I also think that you should be able to place the equivalent of a panel in each folder view. Drag+drop with the existing panel and file system should work like the existing panel. You should be able to remove the global panel as well if you like. I definately see this as a good thing. Open your folder of images and see all your graphics programs as quick-click icons and things of that sort, and be able to start them and drag to them right in the window. And not just a configurable toolbar - vertical placement, auto-hide into the window, drawers, and applets should all work like the panel.

The Shelf should get its own icon so you can drag to it, or drop the whole shelf into a window - and it should change to show that there are files on the shelf. This could be an excellent tool, especially if you can drop the shelf onto a server in the network neighborhood to upload the files!
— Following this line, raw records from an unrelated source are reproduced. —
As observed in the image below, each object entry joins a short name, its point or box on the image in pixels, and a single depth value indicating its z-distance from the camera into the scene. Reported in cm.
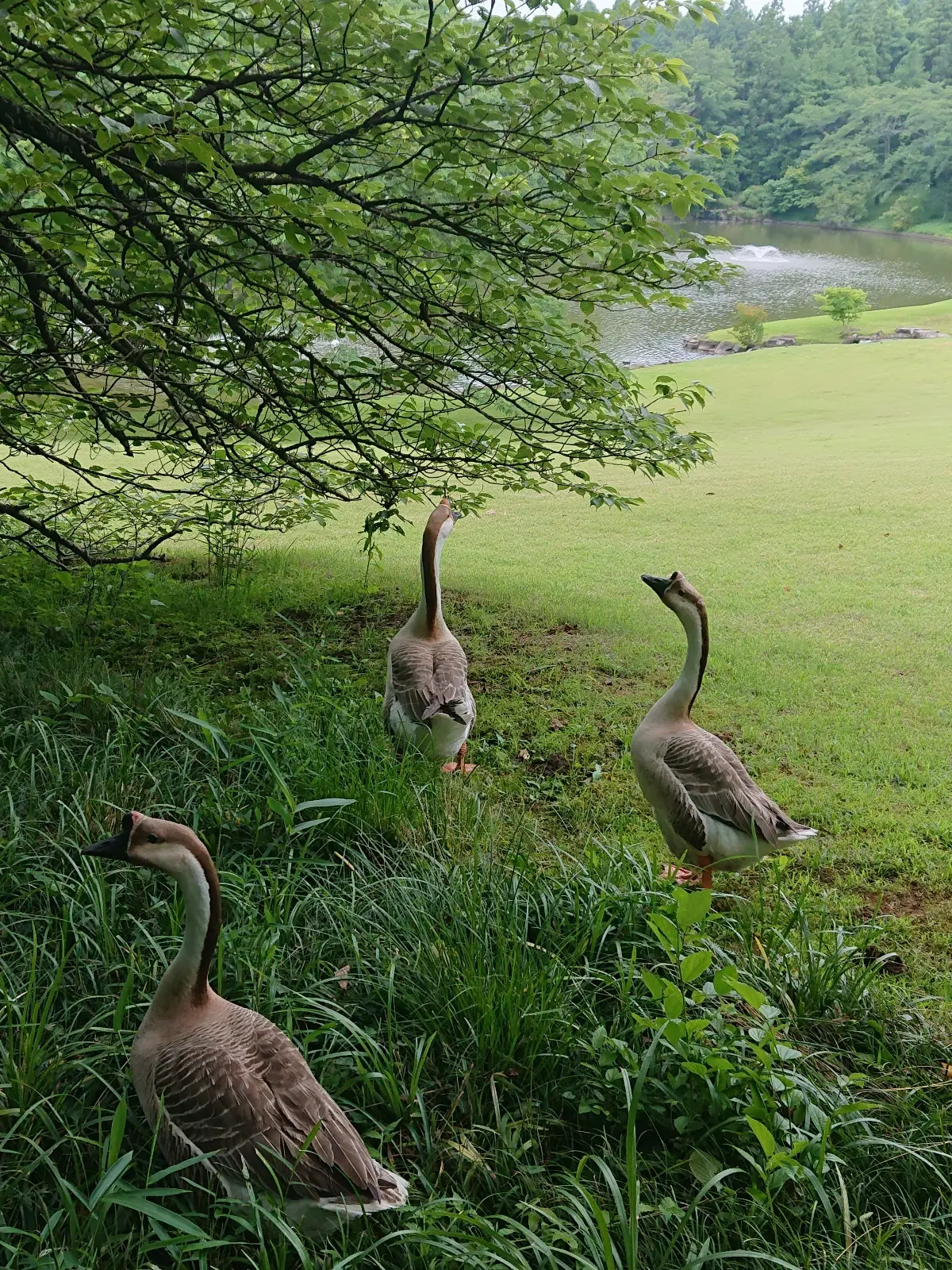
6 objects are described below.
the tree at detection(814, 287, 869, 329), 3572
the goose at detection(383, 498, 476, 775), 461
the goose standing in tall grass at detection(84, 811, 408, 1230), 221
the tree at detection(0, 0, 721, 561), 405
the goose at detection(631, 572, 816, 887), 397
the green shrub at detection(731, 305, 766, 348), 3419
I think the seperate browser and object views is a bad idea. If you want forward and back buttons, you should be able to add them to a panel of the folder, with the option to make changes to a panel global, and new subfolders should "inherit" the panel of the parent folder, but allow local changes - possibly a copy-on-write if regular inheritance won't work (although inheritance would be best to optionally allow changes to the parent to carry to the child).

I see the "browser" and list views and mp3 views and such being just special "views" of the object you are looking at. Open the icon to view it, and nautilus allows different views, period. Some files would naturally open an application as the default view, but I don't see a reason to confuse issues with two interfaces - just select the view you want for each folder. The "tree view" capability or 3-pane browser or whatever can be different views as well, although those don't quit fit the interface, and it would act like the "open folder in existing window" option if you turn something like that on.

Also, if there was some sort of "configurable view" that would allow scripting or external data sources .. possibly an extension of the "Smart Folders" idea, where data sources could be queried, views configured and extra controls added (to panels, etc), I think we could get something very much like a personal all-graphical WIKI built into the file system. With enough bonobo for editing components piece-meal and conglomerate views, active folders with your contect information pulled from evolution, and auto-linking and such for quick data, we can start pulling away from the /directories/and/files approach and start seeing the computer as views on information, with files and folders existing in the spatial area existing as neighbors with printers, trash cans, and whatever views on your personal data you can come up with using the active folder idea, the shelf, and personalized "panels" with each view.